Symantec agreed to buy web security company Blue Coat for $4.65 billion in cash, it said Monday. Blue Coat CEO Greg Clark will be named CEO of Symantec after the close of the deal in Q3, succeeding Ajei Gopal, interim chief operating officer, it said. The combined operations will offer security solutions across hundreds of millions of endpoints and servers and billions of email and web transactions, said Symantec. The combined company will help enterprises secure their cloud offerings and consolidate R&D efforts, bringing together more than 3,000 engineers and researchers and nine threat response centers, it said.
T-Mobile is buying 700 MHz spectrum from AT&T's Leap Licenseco covering 10.9 million people in the Chicago metro area, T-Mobile said Wednesday. The FCC must approve the deal. "T-Mobile will have 700MHz A-block spectrum that covers all of the top 10 US markets and is capable of covering 269 million Americans -- or 83 percent of the US population -- with Extended Range LTE,” T-Mobile said in a news release. T-Mobile said it has executed 23 different agreements to add A-block spectrum since it bought its first 700 MHz A-block spectrum form Verizon two years ago. “We already cover 309 million people with our blazing-fast LTE network, and now, T-Mobile Extended Range LTE will be in the 10 biggest markets in the country,” said CEO John Legere. “We won’t stop there.” BTIG analyst Walter Piecyk said the deal shows the intrinsic value of low-band spectrum. "Despite the threat of the incentive auction looming in the coming months and T-Mobile effectively being the ONLY real buyer for this spectrum, the seller was able to hold out for $420 million ($3.21/MHz/POP), which was more than twice the value paid for this license back in 2011," Piecyk wrote investors. "This underscores the intrinsic value of spectrum and why operators pay up to gain access to needed network coverage and capacity even when simply negotiating with a counter-party spectrum owner who does not intend to build [out] their license."

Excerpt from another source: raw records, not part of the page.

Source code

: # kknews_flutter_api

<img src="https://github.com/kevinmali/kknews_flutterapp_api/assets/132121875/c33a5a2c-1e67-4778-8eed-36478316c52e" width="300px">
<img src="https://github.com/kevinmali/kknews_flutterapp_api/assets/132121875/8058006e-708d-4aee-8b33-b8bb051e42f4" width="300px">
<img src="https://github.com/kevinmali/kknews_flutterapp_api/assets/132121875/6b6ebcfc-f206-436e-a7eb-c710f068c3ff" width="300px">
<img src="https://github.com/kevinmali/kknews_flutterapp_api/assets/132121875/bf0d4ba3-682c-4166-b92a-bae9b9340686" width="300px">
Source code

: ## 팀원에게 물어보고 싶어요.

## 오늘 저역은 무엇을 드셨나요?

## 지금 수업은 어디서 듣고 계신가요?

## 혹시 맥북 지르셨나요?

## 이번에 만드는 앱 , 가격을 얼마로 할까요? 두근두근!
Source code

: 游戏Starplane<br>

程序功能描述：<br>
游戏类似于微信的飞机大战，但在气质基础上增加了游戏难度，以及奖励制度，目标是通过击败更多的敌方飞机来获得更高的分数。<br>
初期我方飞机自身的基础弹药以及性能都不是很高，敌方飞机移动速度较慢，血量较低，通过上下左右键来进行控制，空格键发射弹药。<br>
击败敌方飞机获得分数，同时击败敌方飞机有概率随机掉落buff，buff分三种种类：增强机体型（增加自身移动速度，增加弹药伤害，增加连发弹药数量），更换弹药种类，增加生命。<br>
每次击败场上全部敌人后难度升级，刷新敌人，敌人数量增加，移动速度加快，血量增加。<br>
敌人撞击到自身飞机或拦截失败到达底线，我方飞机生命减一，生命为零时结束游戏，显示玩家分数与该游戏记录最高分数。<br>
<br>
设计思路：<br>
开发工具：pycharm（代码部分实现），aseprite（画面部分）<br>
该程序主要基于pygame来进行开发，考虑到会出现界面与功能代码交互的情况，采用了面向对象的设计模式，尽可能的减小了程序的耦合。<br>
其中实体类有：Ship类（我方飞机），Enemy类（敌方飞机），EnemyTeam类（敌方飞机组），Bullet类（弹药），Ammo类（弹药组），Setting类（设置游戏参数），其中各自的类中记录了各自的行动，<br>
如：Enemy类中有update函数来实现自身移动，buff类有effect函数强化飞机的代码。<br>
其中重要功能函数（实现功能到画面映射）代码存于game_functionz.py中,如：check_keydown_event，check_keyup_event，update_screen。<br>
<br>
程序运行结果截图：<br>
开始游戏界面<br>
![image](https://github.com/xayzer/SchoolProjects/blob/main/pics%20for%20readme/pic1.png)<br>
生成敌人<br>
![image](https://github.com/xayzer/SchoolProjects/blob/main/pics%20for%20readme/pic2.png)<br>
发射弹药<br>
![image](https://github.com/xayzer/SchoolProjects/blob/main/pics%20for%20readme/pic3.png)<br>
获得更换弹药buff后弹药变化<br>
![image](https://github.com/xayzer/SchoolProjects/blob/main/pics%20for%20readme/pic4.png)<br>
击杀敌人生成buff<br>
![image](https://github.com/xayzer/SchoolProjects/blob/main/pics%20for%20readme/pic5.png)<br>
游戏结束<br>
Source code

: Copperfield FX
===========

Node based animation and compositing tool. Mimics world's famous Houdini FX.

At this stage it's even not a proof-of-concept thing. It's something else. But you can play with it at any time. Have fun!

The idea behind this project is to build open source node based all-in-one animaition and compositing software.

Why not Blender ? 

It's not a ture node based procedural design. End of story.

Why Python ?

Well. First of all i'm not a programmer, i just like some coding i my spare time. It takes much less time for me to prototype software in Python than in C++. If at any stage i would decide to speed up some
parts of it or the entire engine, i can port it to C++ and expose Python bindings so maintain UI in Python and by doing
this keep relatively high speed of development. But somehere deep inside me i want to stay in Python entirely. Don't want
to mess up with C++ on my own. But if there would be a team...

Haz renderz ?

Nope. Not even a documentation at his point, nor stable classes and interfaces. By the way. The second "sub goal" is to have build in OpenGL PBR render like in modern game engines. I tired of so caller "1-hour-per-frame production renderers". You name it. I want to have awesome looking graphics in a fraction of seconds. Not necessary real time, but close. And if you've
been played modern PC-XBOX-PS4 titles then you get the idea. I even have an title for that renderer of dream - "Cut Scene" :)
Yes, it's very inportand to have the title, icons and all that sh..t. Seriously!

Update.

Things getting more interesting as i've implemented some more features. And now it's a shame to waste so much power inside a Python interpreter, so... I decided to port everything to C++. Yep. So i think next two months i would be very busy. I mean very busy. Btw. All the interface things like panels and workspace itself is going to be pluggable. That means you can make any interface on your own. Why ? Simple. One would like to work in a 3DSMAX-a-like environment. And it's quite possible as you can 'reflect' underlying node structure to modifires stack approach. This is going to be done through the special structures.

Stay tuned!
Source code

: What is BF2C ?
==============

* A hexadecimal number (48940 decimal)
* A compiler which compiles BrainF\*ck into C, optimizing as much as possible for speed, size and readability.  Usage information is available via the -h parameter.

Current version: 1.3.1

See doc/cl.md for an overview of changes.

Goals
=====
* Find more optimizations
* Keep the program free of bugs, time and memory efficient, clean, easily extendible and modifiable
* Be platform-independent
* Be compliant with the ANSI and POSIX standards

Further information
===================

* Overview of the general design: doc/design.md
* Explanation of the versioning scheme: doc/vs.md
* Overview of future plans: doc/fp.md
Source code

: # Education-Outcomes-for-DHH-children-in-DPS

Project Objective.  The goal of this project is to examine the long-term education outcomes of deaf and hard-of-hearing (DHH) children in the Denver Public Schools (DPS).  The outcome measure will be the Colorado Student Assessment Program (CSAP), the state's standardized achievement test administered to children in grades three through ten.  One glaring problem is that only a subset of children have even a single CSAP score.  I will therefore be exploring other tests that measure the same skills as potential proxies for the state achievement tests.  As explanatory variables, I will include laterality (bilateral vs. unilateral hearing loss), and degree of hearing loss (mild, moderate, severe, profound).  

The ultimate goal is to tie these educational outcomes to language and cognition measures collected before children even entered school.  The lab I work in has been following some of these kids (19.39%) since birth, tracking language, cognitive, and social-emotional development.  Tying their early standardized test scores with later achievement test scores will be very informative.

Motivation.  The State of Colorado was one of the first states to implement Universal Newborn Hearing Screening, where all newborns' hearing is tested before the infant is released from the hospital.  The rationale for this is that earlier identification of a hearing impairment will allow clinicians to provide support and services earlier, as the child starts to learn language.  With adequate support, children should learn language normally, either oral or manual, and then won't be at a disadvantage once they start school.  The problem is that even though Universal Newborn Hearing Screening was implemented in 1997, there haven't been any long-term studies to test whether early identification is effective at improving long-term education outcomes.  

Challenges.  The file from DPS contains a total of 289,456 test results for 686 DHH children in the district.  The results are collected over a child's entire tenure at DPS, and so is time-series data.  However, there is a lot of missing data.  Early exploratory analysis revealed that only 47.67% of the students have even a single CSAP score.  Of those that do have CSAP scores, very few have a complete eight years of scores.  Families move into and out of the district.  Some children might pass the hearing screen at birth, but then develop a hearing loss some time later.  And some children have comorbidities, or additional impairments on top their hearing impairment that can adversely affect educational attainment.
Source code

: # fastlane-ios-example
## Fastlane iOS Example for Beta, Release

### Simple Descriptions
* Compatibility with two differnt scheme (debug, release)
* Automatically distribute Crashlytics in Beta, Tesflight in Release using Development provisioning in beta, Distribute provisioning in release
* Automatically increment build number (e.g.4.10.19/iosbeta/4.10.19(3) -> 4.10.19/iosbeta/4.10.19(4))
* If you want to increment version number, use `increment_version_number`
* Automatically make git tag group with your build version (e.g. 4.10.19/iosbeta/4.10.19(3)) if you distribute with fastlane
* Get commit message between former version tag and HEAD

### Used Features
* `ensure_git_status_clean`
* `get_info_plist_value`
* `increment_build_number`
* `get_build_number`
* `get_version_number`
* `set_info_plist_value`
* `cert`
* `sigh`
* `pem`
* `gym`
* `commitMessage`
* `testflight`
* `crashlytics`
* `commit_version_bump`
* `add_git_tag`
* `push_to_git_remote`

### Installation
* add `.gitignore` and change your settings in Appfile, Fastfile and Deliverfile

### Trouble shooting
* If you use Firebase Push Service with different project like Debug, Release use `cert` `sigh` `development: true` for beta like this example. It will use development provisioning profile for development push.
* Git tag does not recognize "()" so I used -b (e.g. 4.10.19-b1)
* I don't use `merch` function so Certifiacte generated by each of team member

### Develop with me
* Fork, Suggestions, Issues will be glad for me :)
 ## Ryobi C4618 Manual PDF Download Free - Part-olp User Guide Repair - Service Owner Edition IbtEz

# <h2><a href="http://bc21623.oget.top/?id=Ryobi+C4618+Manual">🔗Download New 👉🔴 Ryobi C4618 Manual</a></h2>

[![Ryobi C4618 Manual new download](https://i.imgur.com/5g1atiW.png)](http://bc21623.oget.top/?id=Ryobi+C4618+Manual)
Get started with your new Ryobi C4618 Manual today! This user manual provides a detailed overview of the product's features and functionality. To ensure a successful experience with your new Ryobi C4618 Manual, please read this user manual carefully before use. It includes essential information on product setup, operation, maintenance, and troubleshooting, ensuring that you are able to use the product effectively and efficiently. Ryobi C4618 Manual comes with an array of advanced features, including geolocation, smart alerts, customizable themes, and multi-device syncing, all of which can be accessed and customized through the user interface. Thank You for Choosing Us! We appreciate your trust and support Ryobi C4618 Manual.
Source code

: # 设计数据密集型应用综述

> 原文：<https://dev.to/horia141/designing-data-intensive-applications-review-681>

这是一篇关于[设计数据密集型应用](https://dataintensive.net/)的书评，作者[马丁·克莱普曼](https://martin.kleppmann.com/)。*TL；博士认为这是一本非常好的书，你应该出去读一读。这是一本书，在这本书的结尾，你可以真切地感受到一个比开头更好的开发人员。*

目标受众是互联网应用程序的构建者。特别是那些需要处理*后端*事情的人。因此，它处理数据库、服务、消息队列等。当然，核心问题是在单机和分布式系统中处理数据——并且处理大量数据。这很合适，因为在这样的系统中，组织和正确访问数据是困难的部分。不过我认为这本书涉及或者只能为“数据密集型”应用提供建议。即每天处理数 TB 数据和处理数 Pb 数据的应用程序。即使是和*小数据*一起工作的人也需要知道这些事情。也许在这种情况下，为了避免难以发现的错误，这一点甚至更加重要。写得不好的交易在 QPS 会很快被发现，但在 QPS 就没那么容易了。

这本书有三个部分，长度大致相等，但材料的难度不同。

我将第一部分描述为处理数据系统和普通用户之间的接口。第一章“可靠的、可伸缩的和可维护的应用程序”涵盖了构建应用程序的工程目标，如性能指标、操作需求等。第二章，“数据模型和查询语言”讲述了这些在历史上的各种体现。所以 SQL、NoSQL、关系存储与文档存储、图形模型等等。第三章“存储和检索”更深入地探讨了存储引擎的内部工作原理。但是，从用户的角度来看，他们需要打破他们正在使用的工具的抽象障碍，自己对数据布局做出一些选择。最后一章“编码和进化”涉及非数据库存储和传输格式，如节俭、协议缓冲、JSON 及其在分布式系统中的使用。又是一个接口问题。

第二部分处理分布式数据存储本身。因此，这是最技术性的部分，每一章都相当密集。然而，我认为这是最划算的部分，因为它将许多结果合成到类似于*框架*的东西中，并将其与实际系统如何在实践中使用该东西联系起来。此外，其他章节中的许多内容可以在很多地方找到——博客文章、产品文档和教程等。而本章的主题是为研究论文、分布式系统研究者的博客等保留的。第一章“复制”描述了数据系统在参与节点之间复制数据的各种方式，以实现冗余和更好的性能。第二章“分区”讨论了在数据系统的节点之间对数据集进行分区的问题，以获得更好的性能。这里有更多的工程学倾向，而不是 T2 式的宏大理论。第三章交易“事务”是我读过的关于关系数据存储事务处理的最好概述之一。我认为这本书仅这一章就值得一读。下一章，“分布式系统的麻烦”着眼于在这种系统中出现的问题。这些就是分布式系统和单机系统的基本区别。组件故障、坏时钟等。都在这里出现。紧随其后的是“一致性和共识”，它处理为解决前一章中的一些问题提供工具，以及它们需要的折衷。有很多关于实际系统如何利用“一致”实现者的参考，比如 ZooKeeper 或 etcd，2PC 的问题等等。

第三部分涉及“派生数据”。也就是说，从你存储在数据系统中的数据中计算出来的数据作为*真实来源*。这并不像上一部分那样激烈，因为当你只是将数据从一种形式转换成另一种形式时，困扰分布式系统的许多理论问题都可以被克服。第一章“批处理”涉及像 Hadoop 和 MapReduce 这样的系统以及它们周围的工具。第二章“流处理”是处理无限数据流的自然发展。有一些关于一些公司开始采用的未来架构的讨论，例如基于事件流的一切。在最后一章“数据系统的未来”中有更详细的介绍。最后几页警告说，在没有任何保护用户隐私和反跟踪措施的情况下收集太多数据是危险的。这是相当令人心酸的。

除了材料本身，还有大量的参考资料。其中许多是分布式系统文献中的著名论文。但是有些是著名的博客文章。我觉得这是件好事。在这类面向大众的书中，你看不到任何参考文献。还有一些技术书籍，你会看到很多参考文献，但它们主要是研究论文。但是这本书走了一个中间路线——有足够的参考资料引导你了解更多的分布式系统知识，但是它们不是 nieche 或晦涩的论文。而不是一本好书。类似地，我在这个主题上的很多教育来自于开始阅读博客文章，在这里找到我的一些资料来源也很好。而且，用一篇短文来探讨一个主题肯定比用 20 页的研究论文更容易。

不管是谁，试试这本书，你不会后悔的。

The FTC approved Vonage and Oracle acquisitions of cloud companies, in early termination notices Friday. The commission OK’ed Vonage’s $230 million acquisition of Nexmo, a communications platform-as-a-service company. Also, the FTC approved Oracle’s $663 million acquisition of Textura, which provides construction contracts and payment management cloud services. The Vonage deal was announced in a May 5 news release and the Oracle deal was announced in an April 28 news release.